8 October 2020

Things that can drive you mad...


Hormoz reflects on how the pressures of life can impact on your mental health.

As it’s National Work / Life Balance week, World Mental Health day on the 10th and National Coming Out Day on the 11th of this month (AND my 60th birthday on the 9th), it's obvious that I had to be the one who wrote this blog!

Let me explain. 

Reaching one of these ‘important milestone’ kind of ages makes you reflect. I do a fair bit of that as part of my day job getting others to reflect on things as much as possible and, in the process, doing it myself too.

During Result CIC programmes, my co-director Jane and I tell our stories. We concentrate on pivotal moments as well as challenges which we have had to overcome over the years.

Coming out features strongly in the first part of my story since being ‘in the closet’ and thinking that I could never come to terms with my sexuality held me back so much. Not only that, but it created an intense pressure and negative energy in me, a secret I felt I had to carry with me forever. I could not see ANY positive role models but maybe I wasn’t looking hard enough.

It took a lot of soul searching, a friend coming out and further ‘research’ which made me pluck up the courage to make the move. I was nearly 21 years old. Telling family and friends was generally well received, but not fully.

A new tension was created. Family members (not all) were blaming themselves, about psychological reasons for what they considered to be a ‘mental condition’ and the impact of our standing in society. Not that I blame them, since ‘homosexuality’ was seen much more as an aberration in those days (60, remember!).

This was a ‘half coming out’ as I realise I had not fully come out. I still pretended in my male dominated engineering day job that I had a girlfriend.

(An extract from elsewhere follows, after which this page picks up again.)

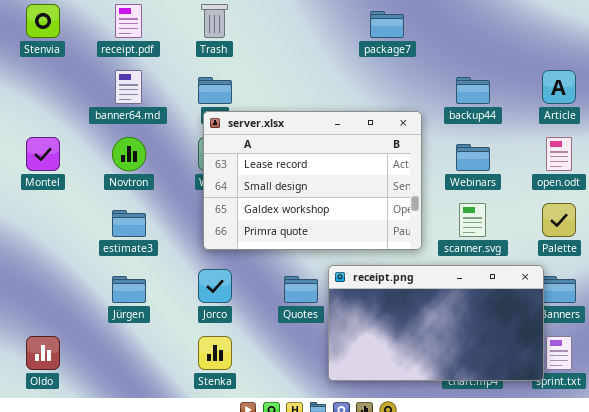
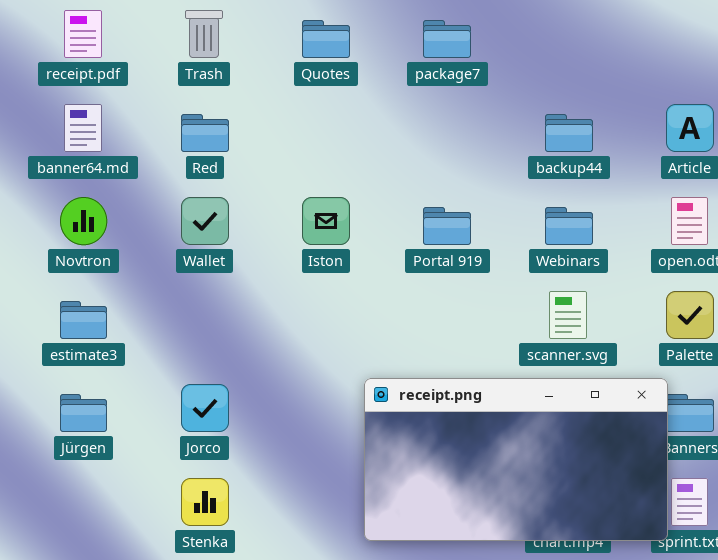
server.xlsx: [203,111,422,250] -> none, closed
Quotes: [284,276,318,303] -> [302,20,350,58], moved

It took a major mental breakdown 20 years ago to allow me to rethink. My severe mental illness and being diagnosed with bipolar disorder lasted for over 2 years with several bouts of hospitalisation.

As I started to recover with the help of loved ones I started examining everything about myself. Sexuality was a key one and I have my partner to thank for encouraging me to be myself. He emphasised the fact that people care less than we imagine, they want to know the ‘real you’ and if they can’t handle that, it was their issue. So true.

So, with a change of job, I was out for the first time at work and goodness, did it feel good! It was like a weight was off my shoulders.

As time went by and I got better and better and more at ease with feeling fine in my skin, my confidence grew about my identity. I was not keen to talk about my mental illness for some time, until I came out of that closet too!

The process of becoming a coach and the self-exploration which is part of the process helped a lot. Then talking about it in workshops and seeing the affect on others made it easier and easier for me to share.

There is much stigma about this area (and about being gay in many places) and one hopes that, the more open we can be, the more the situation is ‘normalised’.

Being open also allows others who are struggling with similar feelings to start being themselves more readily and lessen the self-inflicted pressure on themselves.

So, what about work/life balance week? Well, finding yourself and being the best and truest version of yourself also often gives you a better opportunity to know what the ‘pressure limits’ are for you.

Saying no to things should become an important part of your balancing work/life. That, and prioritising what to do and in what order.

I feel like I should write more about this but that could be a blog by itself. And wait, I want to prioritise my 60th birthday! So, I will leave you with a quote from billionaire Warren Buffet (I now know why I’m not a billionaire; not that I ever wanted to be):

Billionaire Warren Buffett, the chairman and CEO of Berkshire Hathaway, has a theory on this subject worth exploring: “The difference between successful people and really successful people,” he says, “is that really successful people say no to almost everything.”